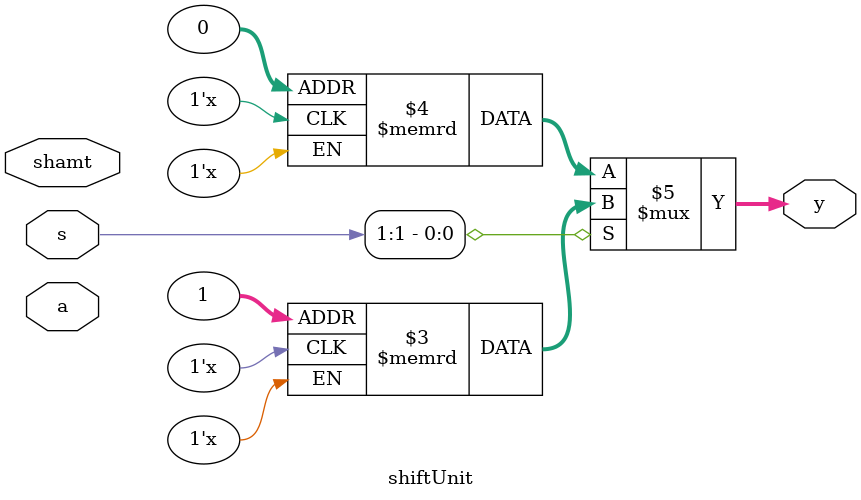
<source format=sv>
module shiftUnit(input logic[31:0] a, input logic[4:0] shamt, input logic[1:0] s, output logic[31:0] y);
  logic[31:0] o[1:0];
  logic l;
  v_left_shifter sll(a, shamt, o[0]);
  mux2 #(1) m(1'b0, a[31], s[0], l);
  v_right_shifter sr(a, shamt, l, o[1]);
  assign y = s[1]? o[1] : o[0];
endmodule

</source>
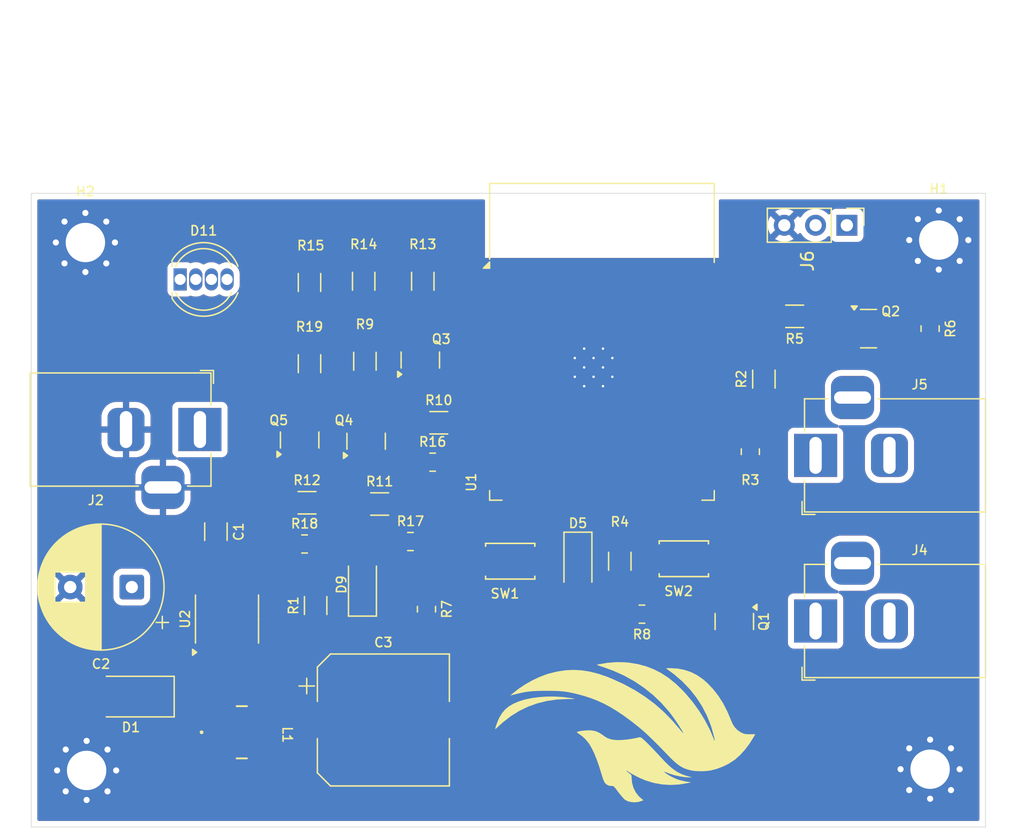
<source format=kicad_pcb>
(kicad_pcb
	(version 20241229)
	(generator "pcbnew")
	(generator_version "9.0")
	(general
		(thickness 1.6)
		(legacy_teardrops no)
	)
	(paper "A4")
	(layers
		(0 "F.Cu" signal)
		(2 "B.Cu" signal)
		(9 "F.Adhes" user "F.Adhesive")
		(11 "B.Adhes" user "B.Adhesive")
		(13 "F.Paste" user)
		(15 "B.Paste" user)
		(5 "F.SilkS" user "F.Silkscreen")
		(7 "B.SilkS" user "B.Silkscreen")
		(1 "F.Mask" user)
		(3 "B.Mask" user)
		(17 "Dwgs.User" user "User.Drawings")
		(19 "Cmts.User" user "User.Comments")
		(21 "Eco1.User" user "User.Eco1")
		(23 "Eco2.User" user "User.Eco2")
		(25 "Edge.Cuts" user)
		(27 "Margin" user)
		(31 "F.CrtYd" user "F.Courtyard")
		(29 "B.CrtYd" user "B.Courtyard")
		(35 "F.Fab" user)
		(33 "B.Fab" user)
		(39 "User.1" user)
		(41 "User.2" user)
		(43 "User.3" user)
		(45 "User.4" user)
	)
	(setup
		(pad_to_mask_clearance 0)
		(allow_soldermask_bridges_in_footprints no)
		(tenting front back)
		(pcbplotparams
			(layerselection 0x00000000_00000000_55555555_5755f5ff)
			(plot_on_all_layers_selection 0x00000000_00000000_00000000_00000000)
			(disableapertmacros no)
			(usegerberextensions no)
			(usegerberattributes yes)
			(usegerberadvancedattributes yes)
			(creategerberjobfile yes)
			(dashed_line_dash_ratio 12.000000)
			(dashed_line_gap_ratio 3.000000)
			(svgprecision 4)
			(plotframeref no)
			(mode 1)
			(useauxorigin no)
			(hpglpennumber 1)
			(hpglpenspeed 20)
			(hpglpendiameter 15.000000)
			(pdf_front_fp_property_popups yes)
			(pdf_back_fp_property_popups yes)
			(pdf_metadata yes)
			(pdf_single_document no)
			(dxfpolygonmode yes)
			(dxfimperialunits yes)
			(dxfusepcbnewfont yes)
			(psnegative no)
			(psa4output no)
			(plot_black_and_white yes)
			(sketchpadsonfab no)
			(plotpadnumbers no)
			(hidednponfab no)
			(sketchdnponfab yes)
			(crossoutdnponfab yes)
			(subtractmaskfromsilk no)
			(outputformat 1)
			(mirror no)
			(drillshape 1)
			(scaleselection 1)
			(outputdirectory "")
		)
	)
	(net 0 "")
	(net 1 "+12V")
	(net 2 "GND")
	(net 3 "+3V3")
	(net 4 "Net-(D1-K)")
	(net 5 "Net-(D5-A)")
	(net 6 "Net-(D9-A)")
	(net 7 "Net-(D11-BK)")
	(net 8 "Net-(D11-RK)")
	(net 9 "Net-(D11-GK)")
	(net 10 "ESP_IO27")
	(net 11 "ESP_IO35")
	(net 12 "ESP_IO25")
	(net 13 "ESP_IO26")
	(net 14 "ESP_EN")
	(net 15 "ESP_IO14")
	(net 16 "ESP_IO33")
	(net 17 "ESP_SVP")
	(net 18 "ESP_IO34")
	(net 19 "ESP_SVN")
	(net 20 "ESP_IO32")
	(net 21 "ESP_IO13")
	(net 22 "ESP_IO12")
	(net 23 "ESP_IO16")
	(net 24 "ESP_IO2")
	(net 25 "ESP_IO22")
	(net 26 "ESP_U0TX")
	(net 27 "ESP_IO5")
	(net 28 "ESP_IO21")
	(net 29 "ESP_IO15")
	(net 30 "ESP_IO4")
	(net 31 "ESP_IO18")
	(net 32 "ESP_IO23")
	(net 33 "ESP_IO19")
	(net 34 "ESP_IO17")
	(net 35 "ESP_IO0")
	(net 36 "ESP_U0RX")
	(net 37 "B_Jack")
	(net 38 "P_Jack")
	(net 39 "Net-(Q1-G)")
	(net 40 "Net-(Q2-G)")
	(net 41 "Net-(Q3-D)")
	(net 42 "Net-(Q3-G)")
	(net 43 "Net-(Q4-D)")
	(net 44 "Net-(Q4-G)")
	(net 45 "Net-(Q5-G)")
	(net 46 "Net-(Q5-D)")
	(net 47 "Net-(R14-Pad2)")
	(net 48 "Net-(R15-Pad2)")
	(net 49 "unconnected-(U1-SHD{slash}SD2-Pad17)")
	(net 50 "unconnected-(U1-SCS{slash}CMD-Pad19)")
	(net 51 "unconnected-(U1-SWP{slash}SD3-Pad18)")
	(net 52 "unconnected-(U1-SDO{slash}SD0-Pad21)")
	(net 53 "unconnected-(U1-NC-Pad32)")
	(net 54 "unconnected-(U1-SDI{slash}SD1-Pad22)")
	(net 55 "unconnected-(U1-SCK{slash}CLK-Pad20)")
	(footprint "Resistor_SMD:R_0805_2012Metric_Pad1.20x1.40mm_HandSolder" (layer "F.Cu") (at 139.8 58.3))
	(footprint "Resistor_SMD:R_1206_3216Metric_Pad1.30x1.75mm_HandSolder" (layer "F.Cu") (at 131.4 55.15))
	(footprint "CD43_Inductor:CD43" (layer "F.Cu") (at 126.1 73.8))
	(footprint "Connector_PinHeader_2.54mm:PinHeader_1x03_P2.54mm_Vertical" (layer "F.Cu") (at 175.24 32.6 -90))
	(footprint "Package_TO_SOT_SMD:SOT-23" (layer "F.Cu") (at 136.2 50.15 90))
	(footprint "LOGO" (layer "F.Cu") (at 157.2 72.9 90))
	(footprint "Resistor_SMD:R_1206_3216Metric_Pad1.30x1.75mm_HandSolder" (layer "F.Cu") (at 171 40 180))
	(footprint "MountingHole:MountingHole_3.2mm_M3_Pad_Via" (layer "F.Cu") (at 113.5 76.9))
	(footprint "Resistor_SMD:R_1206_3216Metric_Pad1.30x1.75mm_HandSolder" (layer "F.Cu") (at 168.5 45.1 90))
	(footprint "Package_SO:SOIC-8_3.9x4.9mm_P1.27mm" (layer "F.Cu") (at 124.9 64.6 90))
	(footprint "Capacitor_SMD:C_1206_3216Metric" (layer "F.Cu") (at 124 57.5 -90))
	(footprint "Resistor_SMD:R_1206_3216Metric_Pad1.30x1.75mm_HandSolder" (layer "F.Cu") (at 132.1 63.5 -90))
	(footprint "Capacitor_SMD:CP_Elec_10x10.5" (layer "F.Cu") (at 137.6 72.8))
	(footprint "Resistor_SMD:R_0805_2012Metric_Pad1.20x1.40mm_HandSolder" (layer "F.Cu") (at 141.6 51.85))
	(footprint "LED_SMD:LED_1206_3216Metric_Pad1.42x1.75mm_HandSolder" (layer "F.Cu") (at 153.4 60 -90))
	(footprint "Package_TO_SOT_SMD:SOT-23" (layer "F.Cu") (at 140.6 43.55 90))
	(footprint "LED_THT:LED_D5.0mm-4_RGB" (layer "F.Cu") (at 121.095 37))
	(footprint "MountingHole:MountingHole_3.2mm_M3_Pad_Via" (layer "F.Cu") (at 113.4 34))
	(footprint "Connector_BarrelJack:BarrelJack_Horizontal" (layer "F.Cu") (at 172.7 64.7575 180))
	(footprint "Resistor_SMD:R_1206_3216Metric_Pad1.30x1.75mm_HandSolder" (layer "F.Cu") (at 131.6 43.85 -90))
	(footprint "Diode_SMD:D_SMA" (layer "F.Cu") (at 117.1 70.9 180))
	(footprint "Resistor_SMD:R_1206_3216Metric_Pad1.30x1.75mm_HandSolder" (layer "F.Cu") (at 137.3 55.25))
	(footprint "Package_TO_SOT_SMD:SOT-23" (layer "F.Cu") (at 130.8 50.05 90))
	(footprint "Connector_BarrelJack:BarrelJack_Horizontal" (layer "F.Cu") (at 172.7 51.3 180))
	(footprint "Resistor_SMD:R_1206_3216Metric_Pad1.30x1.75mm_HandSolder" (layer "F.Cu") (at 136.1 43.65 -90))
	(footprint "Resistor_SMD:R_0805_2012Metric_Pad1.20x1.40mm_HandSolder" (layer "F.Cu") (at 141.1 63.8 -90))
	(footprint "Resistor_SMD:R_1206_3216Metric_Pad1.30x1.75mm_HandSolder" (layer "F.Cu") (at 136 37.15 -90))
	(footprint "LED_SMD:LED_1206_3216Metric_Pad1.42x1.75mm_HandSolder" (layer "F.Cu") (at 135.9 61.9 90))
	(footprint "Resistor_SMD:R_0805_2012Metric_Pad1.20x1.40mm_HandSolder" (layer "F.Cu") (at 182 41 -90))
	(footprint "Resistor_SMD:R_1206_3216Metric_Pad1.30x1.75mm_HandSolder" (layer "F.Cu") (at 131.6 37.25 -90))
	(footprint "Resistor_SMD:R_0805_2012Metric_Pad1.20x1.40mm_HandSolder" (layer "F.Cu") (at 131.2 58.5))
	(footprint "Resistor_SMD:R_1206_3216Metric_Pad1.30x1.75mm_HandSolder" (layer "F.Cu") (at 156.8 59.9 90))
	(footprint "Package_TO_SOT_SMD:SOT-23" (layer "F.Cu") (at 166.1 64.8 -90))
	(footprint "Resistor_SMD:R_1206_3216Metric_Pad1.30x1.75mm_HandSolder" (layer "F.Cu") (at 140.8 37.15 -90))
	(footprint "TS_button_3_4_2:TS_button_3_4_2" (layer "F.Cu") (at 162 59.7 180))
	(footprint "Connector_BarrelJack:BarrelJack_Horizontal" (layer "F.Cu") (at 122.7 49.2))
	(footprint "Resistor_SMD:R_0805_2012Metric_Pad1.20x1.40mm_HandSolder"
		(layer "F.Cu")
		(uuid "cc8e6424-db84-4c45-97a1-071bff7c32ff")
		(at 158.6 64.2 180)
		(descr "Resistor SMD 0805 (2012 Metric), square (rectangula
... [286323 chars truncated]
</source>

————

* **YOUR INSTRUCTIONS**: Among the records above, how many lines contain the word "source"? Answer with the number by itself.

* **REPLY TO THE TASK**: 4